Thurmont Middle School, 7th grade language arts students, Frederick County, Melanie Ware

Students read articles on the problems of hunger and homelessness and completed activities which support Frederick County Public School's (FCPS) curriculum using the information they learned. Students participated in a read-a-thon where they were "paid" in canned food by sponsors for reading a certain number of minutes per night. My four classes alone raised over 600 cans of food for our local food bank; the entire 7th grade brought in more than 1200 cans of food. Next, guest speakers from the Coalition for the Homeless in Washington, D.C. came to our school for an excellent discussion on the topic of homelessness. Two men who had been homeless spoke to the students about their personal experience. Then, we watched United Streaming video clips on frostbite in a continued discussion of hardships of homelessness and again, used the information in activities which support FCPS curriculum. Lastly, we collected over 300 pairs of socks and mailed them to the Coalition to be distributed to the people who are homeless on the streets of our nation's capital. Students reflected on these experiences several times throughout the project.

Best Practice 1: What recognized community need was met by your project (e.g. health, education, environmental or public safety need)?

Our reading specialist brought the need for canned food at our local food bank to our attention. The guest speakers from the Coalition for the Homeless called our attention to the need for socks for the people who are homeless.

Our local community which is a poor, white, rural community was helped by the canned food brought to the food bank. The homeless in Washington, D.C. were helped by the sock drive. The students were also helped for they were shown that even at 12 years old, they can make a difference in the world and bring about change.

Best Practice 2: How was the project connected to school curriculum (e.g. what course outcomes were met and/or how did the project reinforce or enhance student academic learning)?

The information from articles and the United Streaming video clips were used to meet the following indicators from FCPS Curriculum:
  • compare and contrast with prior knowledge as well as each other
  • draw inferences from the information and act upon it
  • explain the usefulness of information
  • write letters (to thank the guest speakers from the Coalition for the Homeless)
  • Language Usage indicators were met in students' letter writing

Best Practice 3: How did you reflect on your experience throughout the project?

Students reflected through discussion and two class questionnaires presented after each experience.
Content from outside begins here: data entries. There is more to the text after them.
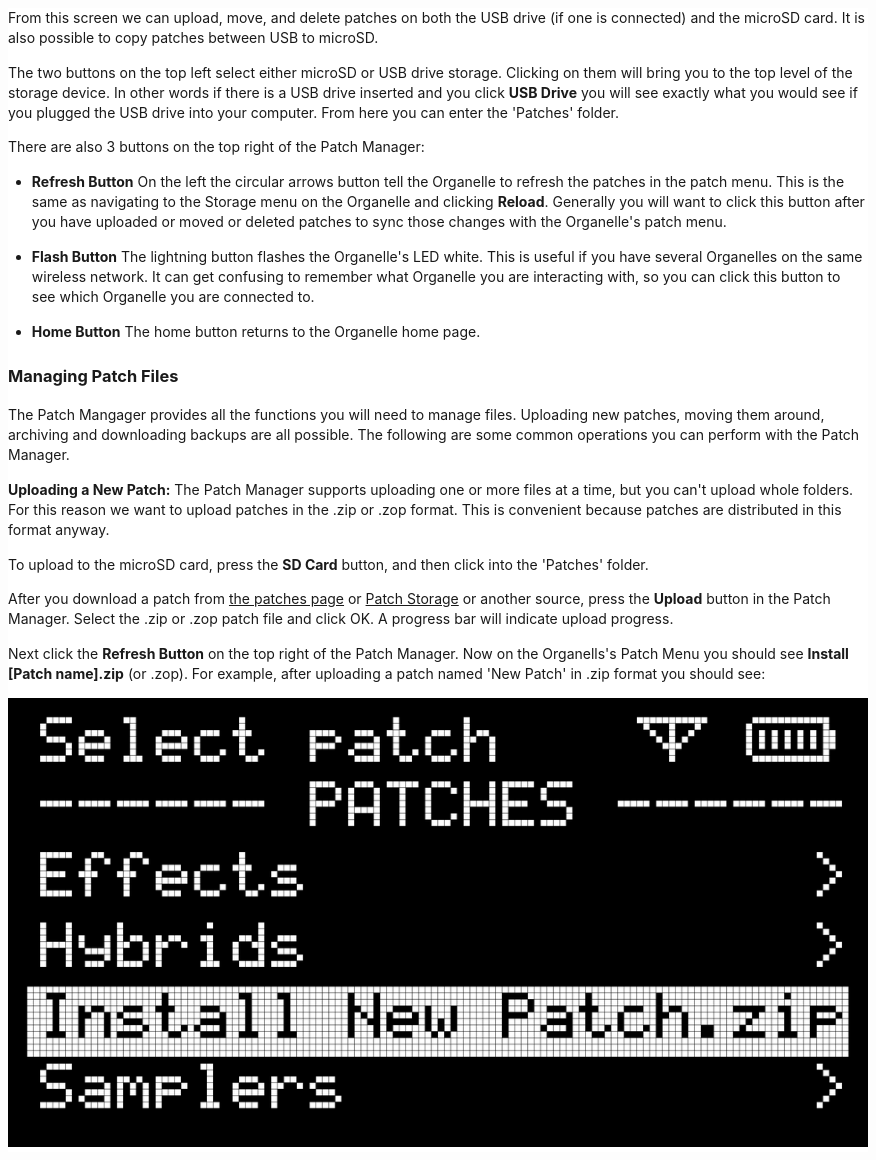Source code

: From this screen we can upload, move, and delete patches on both the USB drive (if one is connected) and the microSD card. It is also possible to copy patches between USB to microSD. 

The two buttons on the top left select either microSD or USB drive storage. Clicking on them will bring you to the top level of the storage device.  In other words if there is a USB drive inserted and you click **USB Drive** you will see exactly what you would see if you plugged the USB drive into your computer. From here you can enter the 'Patches' folder.

There are also 3 buttons on the top right of the Patch Manager:

-  **Refresh Button** On the left the circular arrows button tell the Organelle to refresh the patches in the patch menu.  This is the same as navigating to the Storage menu on the Organelle and clicking **Reload**.  Generally you will want to click this button after you have uploaded or moved or deleted patches to sync those changes with the Organelle's patch menu.

-  **Flash Button** The lightning button flashes the Organelle's LED white.  This is useful if you have several Organelles on the same wireless network.  It can get confusing to remember what Organelle you are interacting with, so you can click this button to see which Organelle you are connected to.

-  **Home Button** The home button returns to the Organelle home page. 

### Managing Patch Files

The Patch Mangager provides all the functions you will need to manage files.  Uploading new patches, moving them around, archiving and downloading backups are all possible.  The following are some common operations you can perform with the Patch Manager.

**Uploading a New Patch:** The Patch Manager supports uploading one or more files at a time, but you can't upload whole folders. For this reason we want to upload patches in the .zip or .zop format.  This is convenient because patches are distributed in this format anyway.  

To upload to the microSD card, press the **SD Card** button, and then click into the 'Patches' folder.

After you download a patch from [the patches page](https://www.critterandguitari.com/organelle-patches) or [Patch Storage](http://www.patchstorage.com) or another source, press the **Upload** button in the Patch Manager. Select the .zip or .zop patch file and click OK.  A progress bar will indicate upload progress.  

Next click the **Refresh Button** on the top right of the Patch Manager.  Now on the Organells's Patch Menu you should see **Install [Patch name].zip** (or .zop). For example, after uploading a patch named 'New Patch' in .zip format you should see:

![](images/installpatch.png)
Reflection encouraged students to think about their involvement in this project, its impact, and the way taking part in it would affect them in the future.

Best Practice 4: How did students take leadership roles and take responsibility for the success of the project?

Students took leadership by finding sponsors for the read-a-thon, managing their time to allow for maximum minutes of reading each night, and by requesting to have a sock drive after hearing the guest speakers from the Coalition for the Homeless discuss the need for warm socks during the winter months.

Best Practice 5: What community partners did you work with on this project (e.g. non-profits, civic organizations, business that provided donations, etc.)?

The local food bank and the Coalition for the Homeless were the community partners involved in this project.

Best Practice 6: How did you prepare and plan ahead for the project?

I planned with 7th grade language arts team members in developing the lessons, as well as with our Reading Specialist. The classes' ideas led me to plan for the sock drive with the help of the students since this portion was student-generated. We had to make copies of the articles and pledge sheets, find the United Streaming video clips, create reflection sheets, contact the guest speakers and arrange for them to present, send out emails to coordinate schedules so that all students could attend, count canned food, deliver it to the food bank, box the socks and mail them to Washington D.C., and mail thank you letters.

Best Practice 7: What knowledge and skills did students develop through this project?

The students became more aware of the problem of hunger and homelessness in our area, learned to compare and contrast information, make inferences, write better letters, and most importantly, realize that they could make a difference in our world. They learned empathy and compassion and generosity which are as important as any curricular indicator for it helps them become good human beings.